Замок на запечатанных ножнах разошелся сам, стоило пальцам сомкнуться на шершавой рукояти. Коснувшаяся кожи округлая гарда казалась теплой, повязка поперек ладони немного мешалась. Правая рука отвыкла к тяжести клинка, чаще удерживая кейтарный гриф или кружку… Предчувствуя долгожданную встречу, струной запел в левой руке скааш. Покидающий ножны скаир словно вздохнул, и темное лезвие отозвалось светлому на тон ниже. Взмах, вращение…

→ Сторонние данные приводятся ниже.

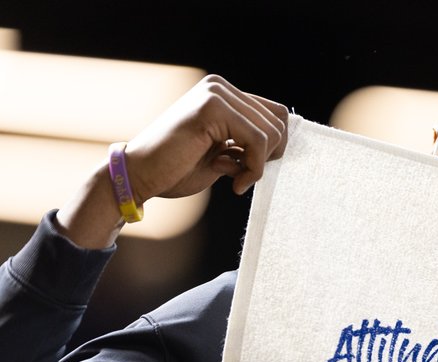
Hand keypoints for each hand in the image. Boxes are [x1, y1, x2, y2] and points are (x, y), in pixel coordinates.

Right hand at [124, 74, 289, 200]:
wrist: (140, 176)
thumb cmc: (178, 169)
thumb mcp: (223, 152)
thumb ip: (246, 141)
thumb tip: (282, 142)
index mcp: (222, 94)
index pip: (276, 114)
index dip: (274, 147)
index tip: (253, 169)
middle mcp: (219, 87)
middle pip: (279, 122)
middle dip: (269, 157)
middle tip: (244, 176)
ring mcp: (215, 93)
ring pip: (271, 132)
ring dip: (260, 166)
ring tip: (237, 180)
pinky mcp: (211, 108)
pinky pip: (258, 141)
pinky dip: (254, 169)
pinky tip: (234, 184)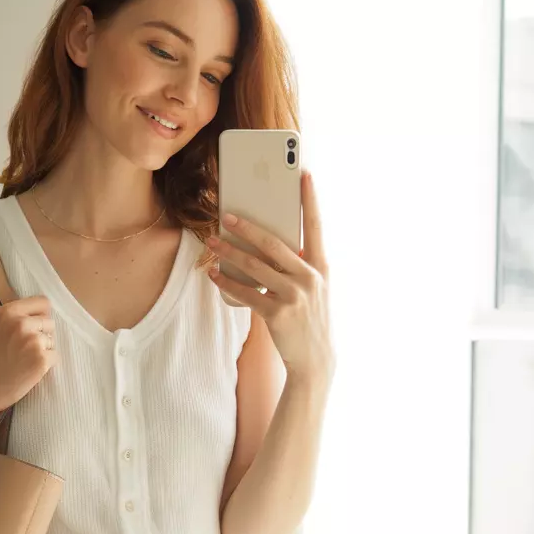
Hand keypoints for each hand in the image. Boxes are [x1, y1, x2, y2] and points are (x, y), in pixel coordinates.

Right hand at [0, 293, 57, 411]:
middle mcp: (21, 323)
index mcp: (9, 311)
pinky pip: (55, 356)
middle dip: (42, 335)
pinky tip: (29, 370)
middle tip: (24, 350)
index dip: (41, 316)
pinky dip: (46, 365)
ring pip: (52, 340)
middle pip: (50, 322)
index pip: (43, 302)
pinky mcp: (41, 359)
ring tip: (24, 360)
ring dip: (44, 351)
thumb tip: (45, 310)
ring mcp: (32, 341)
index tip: (32, 328)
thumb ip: (18, 317)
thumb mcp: (0, 329)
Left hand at [205, 169, 334, 384]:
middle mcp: (310, 278)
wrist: (315, 360)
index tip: (304, 173)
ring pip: (255, 266)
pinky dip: (227, 282)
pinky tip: (213, 274)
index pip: (315, 226)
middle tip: (228, 214)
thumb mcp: (313, 289)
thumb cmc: (309, 319)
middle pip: (274, 243)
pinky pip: (246, 293)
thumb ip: (298, 266)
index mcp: (321, 267)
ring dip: (229, 252)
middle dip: (249, 226)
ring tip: (212, 241)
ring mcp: (295, 296)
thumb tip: (266, 244)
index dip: (310, 199)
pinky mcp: (278, 313)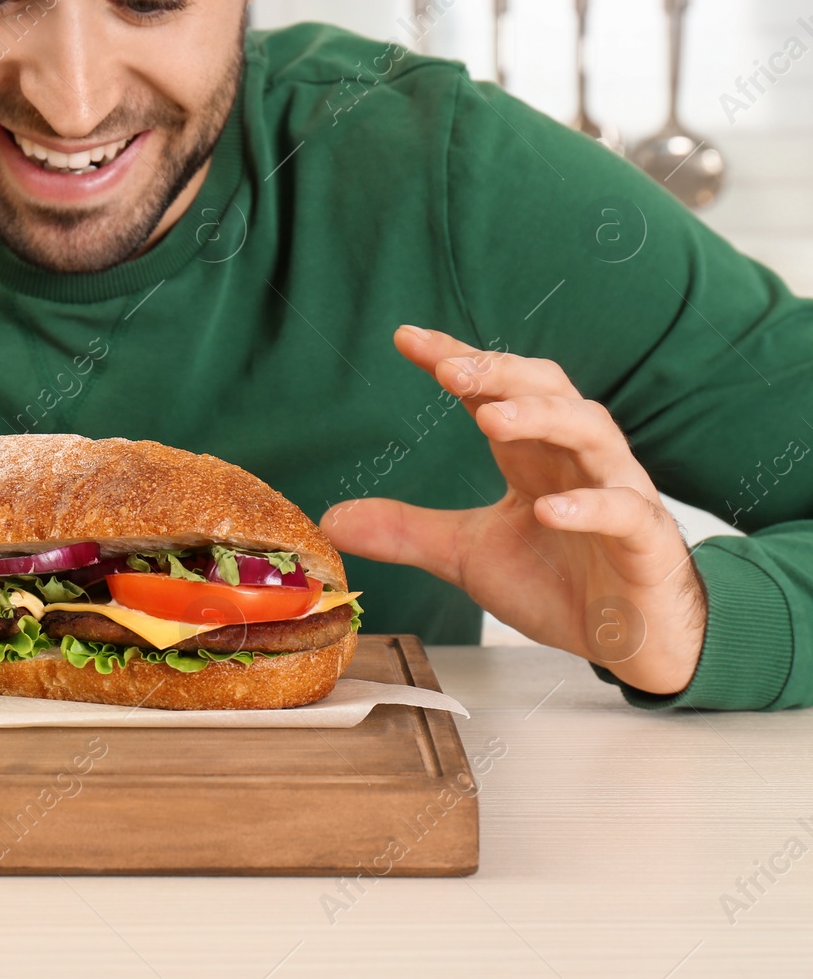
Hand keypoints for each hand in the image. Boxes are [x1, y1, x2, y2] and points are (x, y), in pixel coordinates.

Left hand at [320, 325, 706, 694]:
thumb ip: (407, 531)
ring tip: (491, 418)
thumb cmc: (559, 583)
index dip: (456, 361)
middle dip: (500, 374)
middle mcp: (576, 460)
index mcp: (533, 457)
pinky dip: (588, 505)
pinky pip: (623, 510)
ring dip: (542, 419)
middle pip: (548, 392)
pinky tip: (548, 509)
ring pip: (591, 432)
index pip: (494, 393)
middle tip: (449, 369)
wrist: (630, 640)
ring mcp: (617, 493)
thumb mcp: (467, 555)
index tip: (406, 339)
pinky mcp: (645, 540)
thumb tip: (333, 519)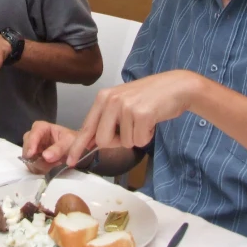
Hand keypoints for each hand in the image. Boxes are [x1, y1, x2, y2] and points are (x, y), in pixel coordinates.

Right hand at [22, 121, 78, 173]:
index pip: (35, 131)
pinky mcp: (35, 161)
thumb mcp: (70, 143)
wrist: (78, 153)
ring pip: (28, 158)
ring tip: (53, 166)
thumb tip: (45, 156)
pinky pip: (32, 167)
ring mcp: (34, 150)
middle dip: (34, 156)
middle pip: (27, 144)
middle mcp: (36, 138)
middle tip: (45, 164)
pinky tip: (50, 169)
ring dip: (38, 165)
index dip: (31, 141)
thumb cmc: (74, 143)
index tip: (31, 154)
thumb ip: (59, 149)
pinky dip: (40, 170)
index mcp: (44, 128)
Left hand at [66, 70, 198, 164]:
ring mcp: (126, 106)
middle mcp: (112, 100)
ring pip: (124, 142)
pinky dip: (147, 136)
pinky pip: (139, 141)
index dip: (78, 147)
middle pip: (103, 140)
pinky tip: (152, 121)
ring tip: (144, 121)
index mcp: (104, 97)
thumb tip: (91, 143)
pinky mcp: (142, 114)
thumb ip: (106, 120)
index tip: (70, 160)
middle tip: (131, 129)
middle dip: (117, 142)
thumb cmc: (150, 97)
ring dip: (136, 137)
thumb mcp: (122, 103)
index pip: (86, 127)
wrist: (176, 86)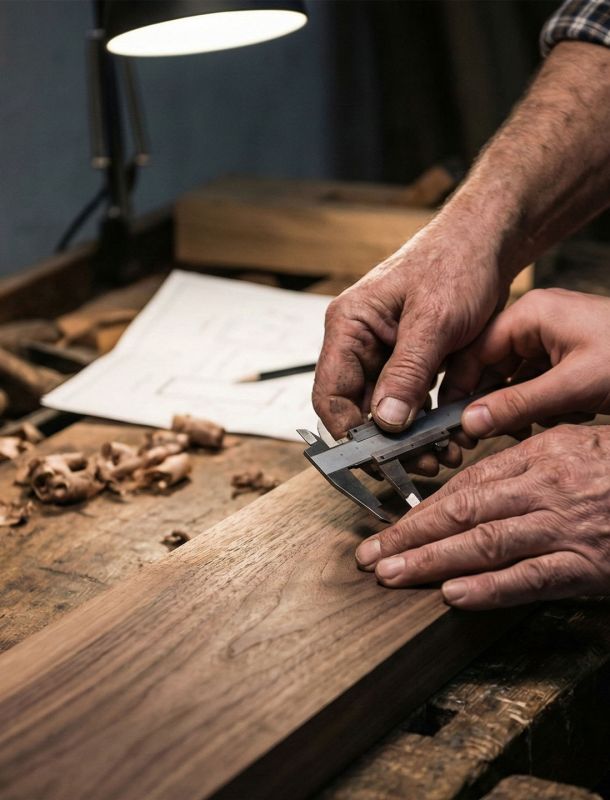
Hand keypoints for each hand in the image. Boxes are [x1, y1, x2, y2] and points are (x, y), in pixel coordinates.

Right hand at [312, 219, 510, 438]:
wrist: (488, 241)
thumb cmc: (456, 263)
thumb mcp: (433, 321)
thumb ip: (406, 372)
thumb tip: (386, 422)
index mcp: (349, 327)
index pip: (330, 394)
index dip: (348, 433)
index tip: (378, 459)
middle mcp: (360, 342)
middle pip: (358, 409)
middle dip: (387, 442)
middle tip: (422, 464)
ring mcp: (385, 352)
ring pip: (386, 410)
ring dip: (412, 436)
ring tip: (443, 455)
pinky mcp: (411, 359)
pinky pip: (410, 400)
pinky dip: (428, 420)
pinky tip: (450, 435)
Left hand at [355, 424, 609, 608]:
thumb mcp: (576, 444)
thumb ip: (526, 461)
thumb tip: (475, 486)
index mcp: (541, 454)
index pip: (466, 484)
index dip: (422, 506)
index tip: (391, 521)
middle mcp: (545, 488)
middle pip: (462, 512)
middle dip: (408, 535)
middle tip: (370, 553)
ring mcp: (565, 528)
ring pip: (483, 544)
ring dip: (430, 561)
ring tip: (392, 574)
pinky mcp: (587, 566)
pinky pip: (530, 579)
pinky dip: (489, 589)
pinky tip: (453, 595)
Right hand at [443, 288, 609, 436]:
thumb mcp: (574, 387)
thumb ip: (517, 406)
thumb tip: (469, 423)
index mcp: (530, 314)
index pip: (474, 352)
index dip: (462, 389)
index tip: (454, 424)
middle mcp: (534, 323)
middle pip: (491, 368)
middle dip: (497, 403)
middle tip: (498, 433)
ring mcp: (551, 340)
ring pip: (513, 381)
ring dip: (524, 408)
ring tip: (547, 421)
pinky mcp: (566, 358)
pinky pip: (536, 385)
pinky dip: (545, 406)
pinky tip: (568, 415)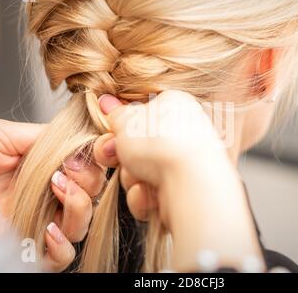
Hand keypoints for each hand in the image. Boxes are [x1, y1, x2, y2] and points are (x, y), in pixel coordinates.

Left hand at [0, 119, 100, 271]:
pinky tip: (48, 229)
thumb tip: (79, 138)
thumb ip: (43, 135)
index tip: (77, 156)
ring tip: (56, 190)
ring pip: (82, 227)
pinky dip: (63, 246)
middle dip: (87, 182)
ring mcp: (40, 224)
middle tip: (66, 170)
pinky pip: (62, 258)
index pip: (88, 171)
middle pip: (92, 198)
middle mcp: (48, 198)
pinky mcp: (27, 249)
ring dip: (79, 208)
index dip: (92, 164)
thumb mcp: (3, 134)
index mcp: (47, 171)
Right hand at [92, 91, 263, 270]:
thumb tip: (106, 101)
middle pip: (137, 146)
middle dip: (120, 156)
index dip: (119, 127)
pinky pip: (152, 193)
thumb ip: (115, 114)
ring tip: (141, 178)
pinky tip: (151, 196)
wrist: (191, 182)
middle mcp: (183, 133)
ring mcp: (184, 163)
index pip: (140, 115)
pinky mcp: (183, 190)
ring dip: (132, 178)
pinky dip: (146, 196)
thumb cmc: (160, 142)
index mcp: (174, 105)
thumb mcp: (127, 120)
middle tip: (112, 156)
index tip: (110, 134)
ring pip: (141, 172)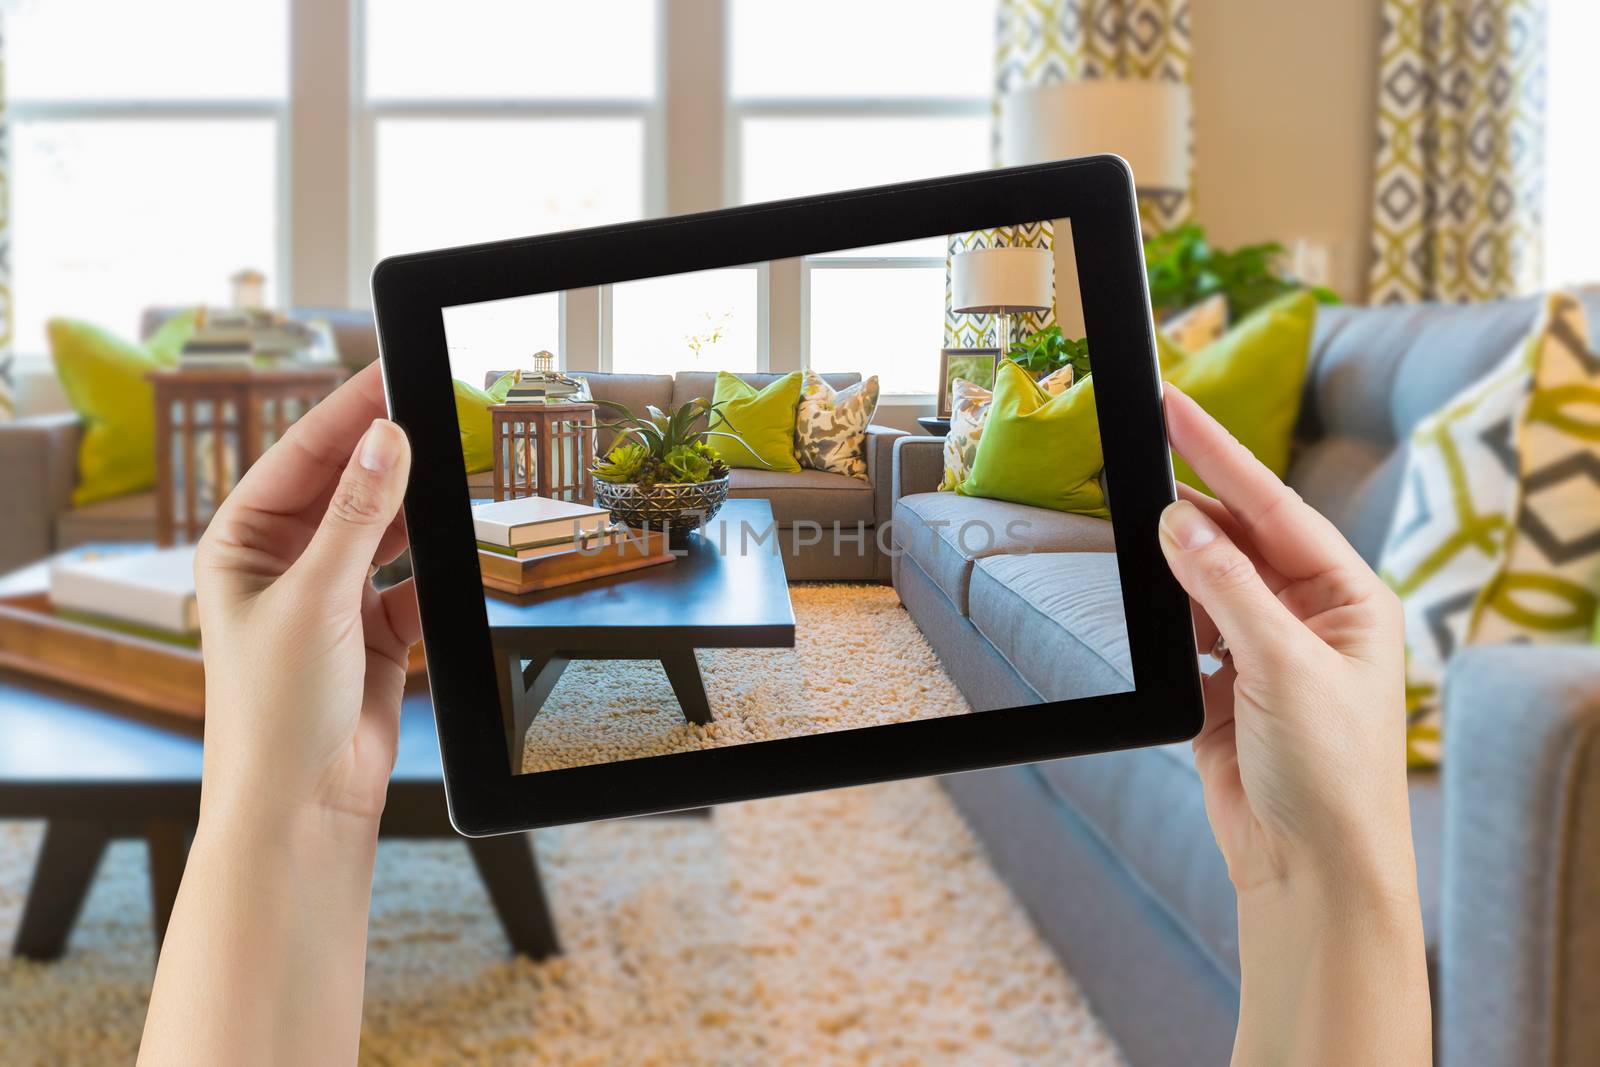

Хаэлле́ ане́ сит’фиелле́[2], скае’ири. Свет и Явь, старший брат.
֍ ֍ ֍ ֍ ֍ ֍ ֍ ֍ ֍
[1] Тар’раен — ураган, буря (таэ̒р — тьма, ра̒ене — бежать); плохое предчувствие, от устойчивого выражения фатаен таэр’ран — предвестник чего-то плохого (фатаен — новости).
[2] Хаэлле́ ане́сит’фиелле́ – Свет и Явь, приветствие, устойчивое выражение (хаэлле́ — бесконечный свет, существование; ане́ — рядом; здесь и (союз); сит’фиелле́ — букв. видимая жизнь, физическая сторона существования).
13. Глава 12
Глава 12
Итогом самоубийственной спасательной вылазки стал мечущийся по сторонам мужик, которому Эйт пинком задал нужное направление, и молодка с пустыми глазами, забившаяся в угол фургона и прижимающая к себе какой-то сверток. Очнулась, когда он, убрав скааш, дернул куль на себя и только потом сообразил, что это полузадохшийся, так сильно она его к себе прижимала, ребенок. Отпустил, и они завопили разом, девка и младенец. Две пепельные твари тут же полезли в фургон. Отмахнулся скаиром, проделал в тенте дыру, выволок упирающуюся мамашу за загривок и тащил дальше. Пожертвовал пепельникам плащ, тут же вспыхнувший, едва его край оказался в разваливающейся и собирающейся снова руке – чуть расстегнуть успел. И прическу проредили. Как раз с той стороны, где каурая подбиралась.